(Beginning of Material shown)

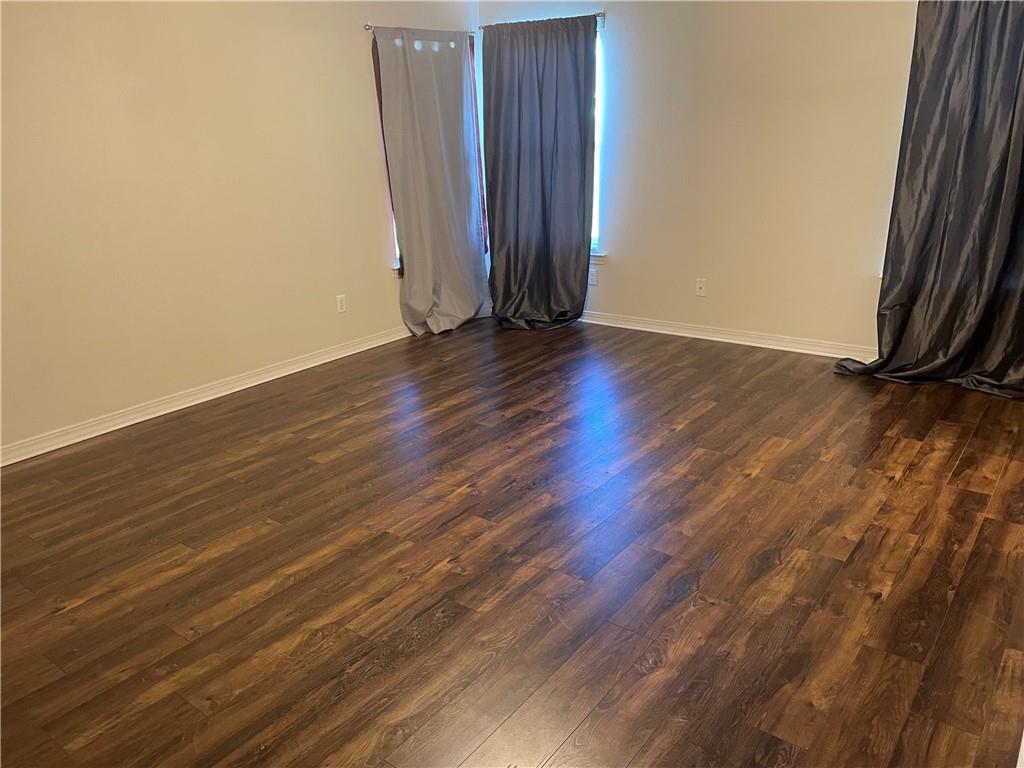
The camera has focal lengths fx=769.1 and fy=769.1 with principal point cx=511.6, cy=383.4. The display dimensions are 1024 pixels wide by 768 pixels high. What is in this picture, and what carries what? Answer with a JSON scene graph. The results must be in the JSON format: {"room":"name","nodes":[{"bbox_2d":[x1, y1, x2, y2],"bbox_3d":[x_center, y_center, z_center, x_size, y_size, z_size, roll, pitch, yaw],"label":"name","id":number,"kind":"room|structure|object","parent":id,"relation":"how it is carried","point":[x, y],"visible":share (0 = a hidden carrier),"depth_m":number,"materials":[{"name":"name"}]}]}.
{"room":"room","nodes":[
{"label":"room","id":0,"kind":"room"},
{"bbox_2d":[0,0,480,455],"bbox_3d":[-1.963,-1.094,4.071,0.167,2.559,5.794,12,24,35],"label":"left wall","id":1,"kind":"structure","parent":0,"point":[348,35],"depth_m":4.19,"materials":[{"name":"beige paint"}]},
{"bbox_2d":[0,325,409,465],"bbox_3d":[-1.744,0.039,4.510,0.017,0.092,5.056,12,24,35],"label":"baseboard","id":2,"kind":"structure","parent":1,"relation":"attached to","point":[164,411],"depth_m":4.35,"materials":[{"name":"white paint"}]},
{"bbox_2d":[335,294,346,312],"bbox_3d":[-1.138,-0.534,5.124,0.009,0.115,0.070,12,24,35],"label":"wall socket","id":3,"kind":"object","parent":1,"relation":"attached to","point":[340,306],"visible":0.99,"depth_m":5.12,"materials":[{"name":"white plastic"}]},
{"bbox_2d":[364,24,473,37],"bbox_3d":[-0.611,-2.455,5.355,0.103,0.055,1.067,12,24,35],"label":"curtain rod","id":4,"kind":"object","parent":1,"relation":"attached to","point":[367,29],"visible":0.58,"depth_m":5.10,"materials":[{"name":"silver metal"}]},
{"bbox_2d":[374,26,492,338],"bbox_3d":[-0.495,-1.430,5.547,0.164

(End of Material shown)

** The problem **
Leave out the images and copy all remaining data word for word.

** Answer for this exercise **
The camera has focal lengths fx=769.1 and fy=769.1 with principal point cx=511.6, cy=383.4. The display dimensions are 1024 pixels wide by 768 pixels high. What is in this picture, and what carries what? Answer with a JSON scene graph. The results must be in the JSON format: {"room":"name","nodes":[{"bbox_2d":[x1, y1, x2, y2],"bbox_3d":[x_center, y_center, z_center, x_size, y_size, z_size, roll, pitch, yaw],"label":"name","id":number,"kind":"room|structure|object","parent":id,"relation":"how it is carried","point":[x, y],"visible":share (0 = a hidden carrier),"depth_m":number,"materials":[{"name":"name"}]}]}.
{"room":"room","nodes":[
{"label":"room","id":0,"kind":"room"},
{"bbox_2d":[0,0,480,455],"bbox_3d":[-1.963,-1.094,4.071,0.167,2.559,5.794,12,24,35],"label":"left wall","id":1,"kind":"structure","parent":0,"point":[348,35],"depth_m":4.19,"materials":[{"name":"beige paint"}]},
{"bbox_2d":[0,325,409,465],"bbox_3d":[-1.744,0.039,4.510,0.017,0.092,5.056,12,24,35],"label":"baseboard","id":2,"kind":"structure","parent":1,"relation":"attached to","point":[164,411],"depth_m":4.35,"materials":[{"name":"white paint"}]},
{"bbox_2d":[335,294,346,312],"bbox_3d":[-1.138,-0.534,5.124,0.009,0.115,0.070,12,24,35],"label":"wall socket","id":3,"kind":"object","parent":1,"relation":"attached to","point":[340,306],"visible":0.99,"depth_m":5.12,"materials":[{"name":"white plastic"}]},
{"bbox_2d":[364,24,473,37],"bbox_3d":[-0.611,-2.455,5.355,0.103,0.055,1.067,12,24,35],"label":"curtain rod","id":4,"kind":"object","parent":1,"relation":"attached to","point":[367,29],"visible":0.58,"depth_m":5.10,"materials":[{"name":"silver metal"}]},
{"bbox_2d":[374,26,492,338],"bbox_3d":[-0.495,-1.430,5.547,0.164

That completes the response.